■ **Exercise requirements**
Could you give the data that follows again exactly, without its pictures?

[Saved entries]
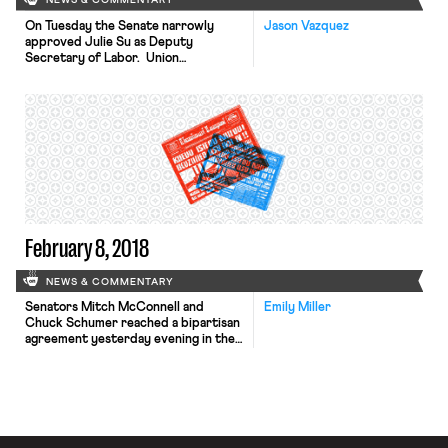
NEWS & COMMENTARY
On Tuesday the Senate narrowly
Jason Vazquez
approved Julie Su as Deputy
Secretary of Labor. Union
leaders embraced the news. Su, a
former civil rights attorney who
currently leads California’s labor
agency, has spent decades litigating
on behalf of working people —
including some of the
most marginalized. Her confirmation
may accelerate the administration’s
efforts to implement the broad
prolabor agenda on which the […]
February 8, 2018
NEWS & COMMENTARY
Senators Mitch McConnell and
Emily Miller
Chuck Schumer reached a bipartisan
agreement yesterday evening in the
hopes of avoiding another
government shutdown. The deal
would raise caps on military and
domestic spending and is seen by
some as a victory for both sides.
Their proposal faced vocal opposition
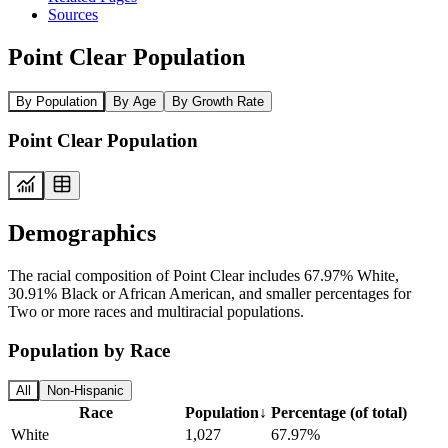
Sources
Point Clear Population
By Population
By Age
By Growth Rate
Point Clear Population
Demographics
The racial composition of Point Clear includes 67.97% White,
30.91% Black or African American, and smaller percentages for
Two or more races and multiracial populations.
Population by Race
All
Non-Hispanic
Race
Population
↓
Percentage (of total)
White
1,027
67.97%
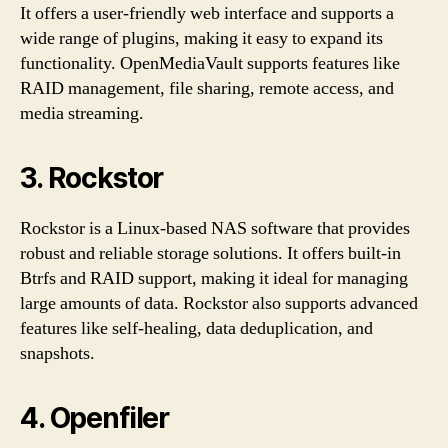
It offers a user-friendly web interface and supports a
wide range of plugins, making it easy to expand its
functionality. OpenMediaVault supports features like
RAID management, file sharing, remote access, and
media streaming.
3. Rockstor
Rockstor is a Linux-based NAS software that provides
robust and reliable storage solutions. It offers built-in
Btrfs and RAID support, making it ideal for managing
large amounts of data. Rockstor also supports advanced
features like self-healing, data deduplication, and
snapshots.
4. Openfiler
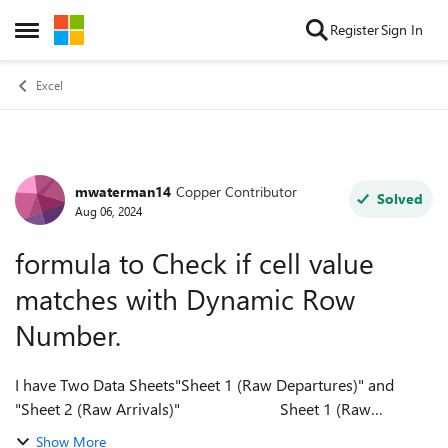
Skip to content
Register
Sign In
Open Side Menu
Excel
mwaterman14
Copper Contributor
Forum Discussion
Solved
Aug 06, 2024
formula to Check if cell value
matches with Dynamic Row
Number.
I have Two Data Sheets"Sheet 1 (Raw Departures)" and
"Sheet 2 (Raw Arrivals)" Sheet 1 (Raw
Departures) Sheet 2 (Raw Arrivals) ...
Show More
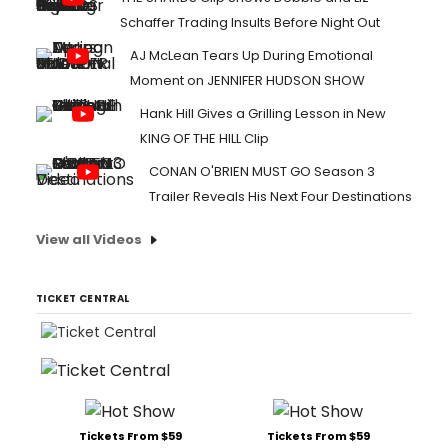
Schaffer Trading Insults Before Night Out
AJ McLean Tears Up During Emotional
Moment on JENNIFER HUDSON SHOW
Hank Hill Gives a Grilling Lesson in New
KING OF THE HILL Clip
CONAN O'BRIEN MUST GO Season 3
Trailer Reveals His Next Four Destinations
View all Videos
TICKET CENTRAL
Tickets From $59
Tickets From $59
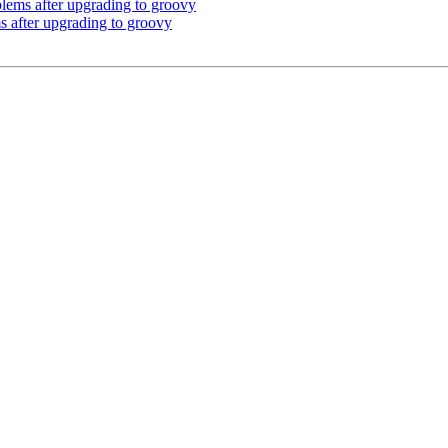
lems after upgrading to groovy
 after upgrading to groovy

■ **Response below**
NEWS & COMMENTARY
On Tuesday the Senate narrowly
Jason Vazquez
approved Julie Su as Deputy
Secretary of Labor. Union
leaders embraced the news. Su, a
former civil rights attorney who
currently leads California’s labor
agency, has spent decades litigating
on behalf of working people —
including some of the
most marginalized. Her confirmation
may accelerate the administration’s
efforts to implement the broad
prolabor agenda on which the […]
February 8, 2018
NEWS & COMMENTARY
Senators Mitch McConnell and
Emily Miller
Chuck Schumer reached a bipartisan
agreement yesterday evening in the
hopes of avoiding another
government shutdown. The deal
would raise caps on military and
domestic spending and is seen by
some as a victory for both sides.
Their proposal faced vocal opposition
Sources
Point Clear Population
By Population
By Age
By Growth Rate
Point Clear Population
Demographics
The racial composition of Point Clear includes 67.97% White,
30.91% Black or African American, and smaller percentages for
Two or more races and multiracial populations.
Population by Race
All
Non-Hispanic
Race
Population
↓
Percentage (of total)
White
1,027
67.97%
It offers a user-friendly web interface and supports a
wide range of plugins, making it easy to expand its
functionality. OpenMediaVault supports features like
RAID management, file sharing, remote access, and
media streaming.
3. Rockstor
Rockstor is a Linux-based NAS software that provides
robust and reliable storage solutions. It offers built-in
Btrfs and RAID support, making it ideal for managing
large amounts of data. Rockstor also supports advanced
features like self-healing, data deduplication, and
snapshots.
4. Openfiler
Skip to content
Register
Sign In
Open Side Menu
Excel
mwaterman14
Copper Contributor
Forum Discussion
Solved
Aug 06, 2024
formula to Check if cell value
matches with Dynamic Row
Number.
I have Two Data Sheets"Sheet 1 (Raw Departures)" and
"Sheet 2 (Raw Arrivals)" Sheet 1 (Raw
Departures) Sheet 2 (Raw Arrivals) ...
Show More
Schaffer Trading Insults Before Night Out
AJ McLean Tears Up During Emotional
Moment on JENNIFER HUDSON SHOW
Hank Hill Gives a Grilling Lesson in New
KING OF THE HILL Clip
CONAN O'BRIEN MUST GO Season 3
Trailer Reveals His Next Four Destinations
View all Videos
TICKET CENTRAL
Tickets From $59
Tickets From $59
lems after upgrading to groovy
 after upgrading to groovy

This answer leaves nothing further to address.